None of that seemed to alter how the local GOP’s legislative committee went about nominating von Ehlinger’s replacment to Gov. Little.

Not hours after they submitted the names of Baldwin, Robert Blair of the Leland area and Hannah Liedkie of Lewiston to Little, members on the panel had buyer’s remorse. They’re scrambling to revise the list before Little can act.


Not because any of them lack qualifications.

Not because of an undisclosed financial failure.

Not because of a heretofore unknown criminal record.

They’re unhinged by the threat that Liedkie might be less than a total ideologue. Her offense? She had her picture taken next to Democratic presidential candidate Bernie Sanders — and she may have expressed herself a little too freely on social media.

Among a group of Republicans who earlier this year nearly ousted Vice Chairman Eric Peterson of Lewiston for stating the truth about Trump instigating the Jan. 6 insurrection, there’s no latitude for independent thought.

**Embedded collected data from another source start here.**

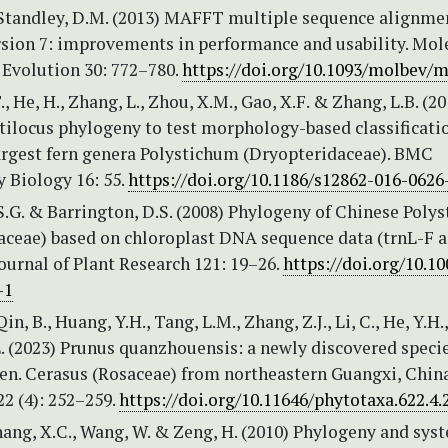
 Standley, D.M. (2013) MAFFT multiple sequence alignme
rsion 7: improvements in performance and usability. Mol
 Evolution 30: 772–780.
https://doi.org/10.1093/molbev/
, He, H., Zhang, L., Zhou, X.M., Gao, X.F. & Zhang, L.B. (20
tilocus phylogeny to test morphology-based classificati
largest fern genera Polystichum (Dryopteridaceae). BMC
 Biology 16: 55.
https://doi.org/10.1186/s12862-016-0626
, S.G. & Barrington, D.S. (2008) Phylogeny of Chinese Poly
aceae) based on chloroplast DNA sequence data (trnL-F 
Journal of Plant Research 121: 19–26.
https://doi.org/10.1
-1
Qin, B., Huang, Y.H., Tang, L.M., Zhang, Z.J., Li, C., He, Y.H.,
.L. (2023) Prunus quanzhouensis: a newly discovered specie
en. Cerasus (Rosaceae) from northeastern Guangxi, China
2 (4): 252–259.
https://doi.org/10.11646/phytotaxa.622.4.
hang, X.C., Wang, W. & Zeng, H. (2010) Phylogeny and sys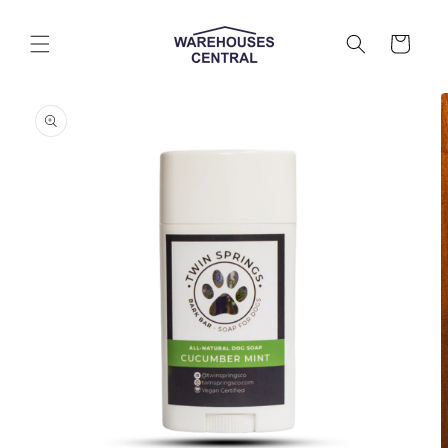
Skip to
content
Cart
Skip to
product
information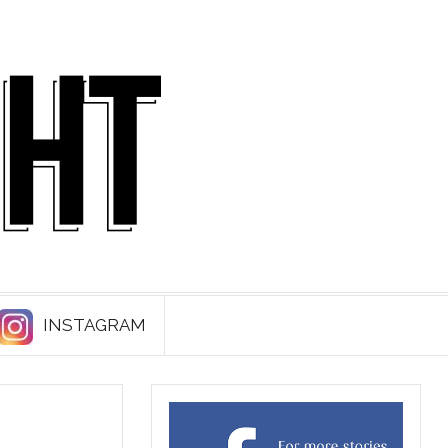
INSTAGRAM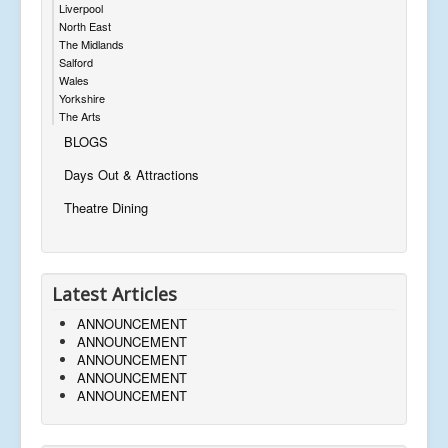
Liverpool
North East
The Midlands
Salford
Wales
Yorkshire
The Arts
BLOGS
Days Out & Attractions
Theatre Dining
Latest Articles
ANNOUNCEMENT
ANNOUNCEMENT
ANNOUNCEMENT
ANNOUNCEMENT
ANNOUNCEMENT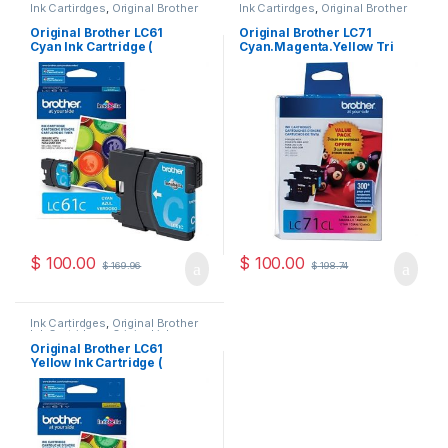
Ink Cartirdges
,
Original Brother
Ink Cartirdges
,
Original Brother
Ink Cartridges
,
Original ink
Ink Cartridges
,
Original ink
Cartridges
Cartridges
Original Brother LC61
Original Brother LC71
Cyan Ink Cartridge (
Cyan.Magenta.Yellow Tri
LC61CS )
Pack ( LC713PKS )
$
100.00
$
100.00
$
169.96
$
198.74
Ink Cartirdges
,
Original Brother
Ink Cartridges
,
Original ink
Cartridges
Original Brother LC61
Yellow Ink Cartridge (
LC61YS )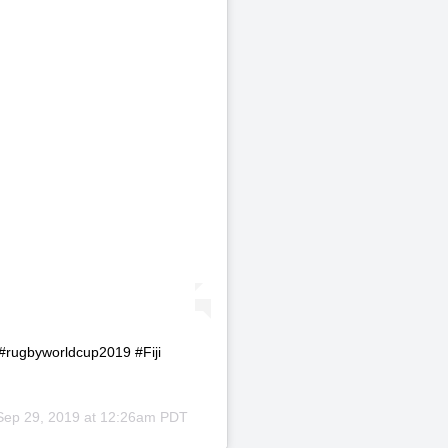
ns #rugbyworldcup2019 #Fiji
Sep 29, 2019 at 12:26am PDT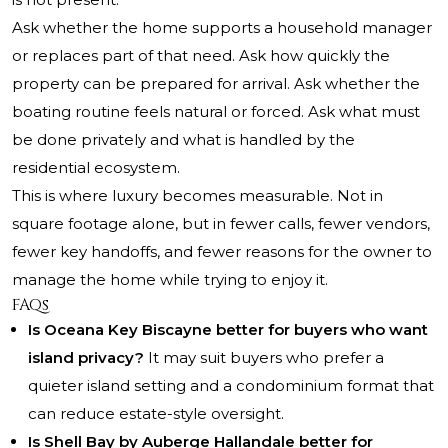
Ask whether the home supports a household manager
or replaces part of that need. Ask how quickly the
property can be prepared for arrival. Ask whether the
boating routine feels natural or forced. Ask what must
be done privately and what is handled by the
residential ecosystem.
This is where luxury becomes measurable. Not in
square footage alone, but in fewer calls, fewer vendors,
fewer key handoffs, and fewer reasons for the owner to
manage the home while trying to enjoy it.
FAQs
Is Oceana Key Biscayne better for buyers who want
island privacy?
It may suit buyers who prefer a
quieter island setting and a condominium format that
can reduce estate-style oversight.
Is Shell Bay by Auberge Hallandale better for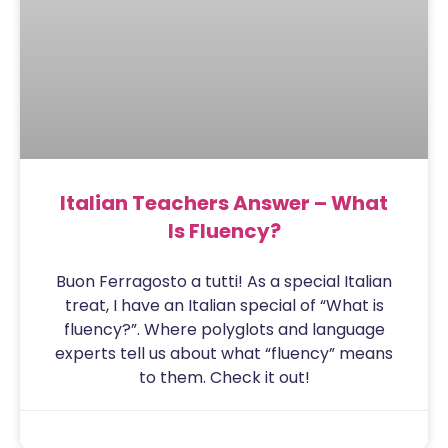
Italian Teachers Answer – What
Is Fluency?
Buon Ferragosto a tutti! As a special Italian
treat, I have an Italian special of “What is
fluency?”. Where polyglots and language
experts tell us about what “fluency” means
to them. Check it out!
Sam
August 15, 2020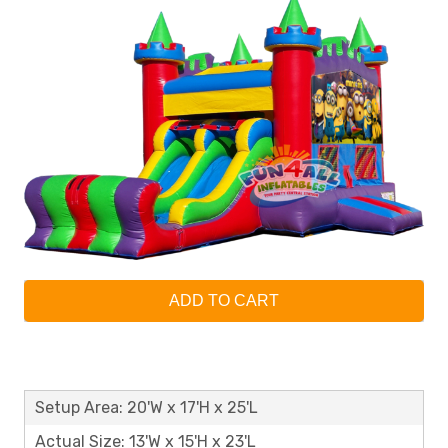
ADD TO CART
Setup Area: 20'W x 17'H x 25'L
Actual Size: 13'W x 15'H x 23'L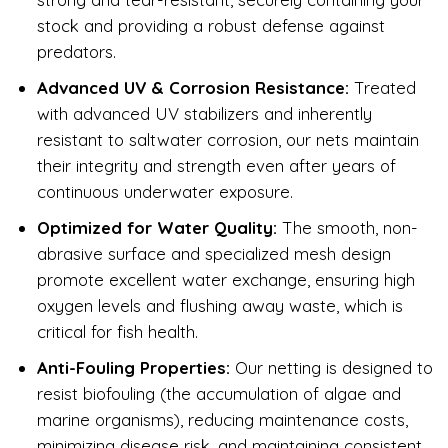
stock and providing a robust defense against
predators.
Advanced UV & Corrosion Resistance:
Treated
with advanced UV stabilizers and inherently
resistant to saltwater corrosion, our nets maintain
their integrity and strength even after years of
continuous underwater exposure.
Optimized for Water Quality:
The smooth, non-
abrasive surface and specialized mesh design
promote excellent water exchange, ensuring high
oxygen levels and flushing away waste, which is
critical for fish health.
Anti-Fouling Properties:
Our netting is designed to
resist biofouling (the accumulation of algae and
marine organisms), reducing maintenance costs,
minimizing disease risk, and maintaining consistent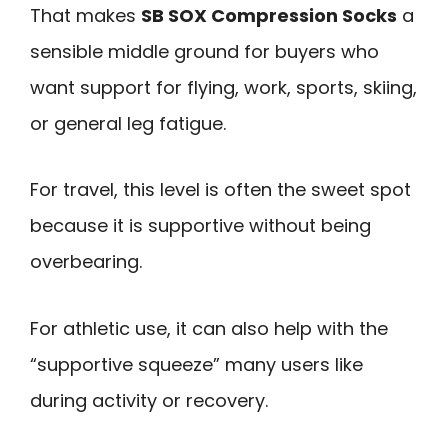
That makes
SB SOX Compression Socks
a
sensible middle ground for buyers who
want support for flying, work, sports, skiing,
or general leg fatigue.
For travel, this level is often the sweet spot
because it is supportive without being
overbearing.
For athletic use, it can also help with the
“supportive squeeze” many users like
during activity or recovery.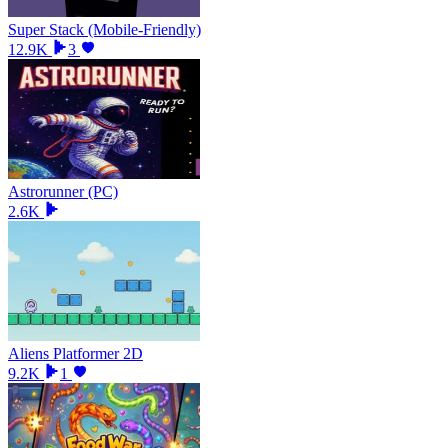
Super Stack (Mobile-Friendly)
12.9K
3
Astrorunner (PC)
2.6K
Aliens Platformer 2D
9.2K
1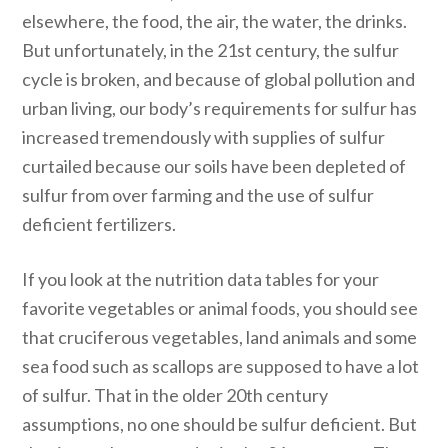
elsewhere, the food, the air, the water, the drinks.
But unfortunately, in the 21st century, the sulfur
cycle is broken, and because of global pollution and
urban living, our body’s requirements for sulfur has
increased tremendously with supplies of sulfur
curtailed because our soils have been depleted of
sulfur from over farming and the use of sulfur
deficient fertilizers.
If you look at the nutrition data tables for your
favorite vegetables or animal foods, you should see
that cruciferous vegetables, land animals and some
sea food such as scallops are supposed to have a lot
of sulfur. That in the older 20th century
assumptions, no one should be sulfur deficient. But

Long since passed are the days when people picked a legislator based on ability, experience and character.

Until local Democrats make more of an effort to give voters a choice, the GOP aspires to be more than simply the party of Trump or Idaho comes up with a better way to nominate people for higher office, this is what you’re stuck with. And, as Havens so correctly surmised, none of this reflects well on any of us. — M.T.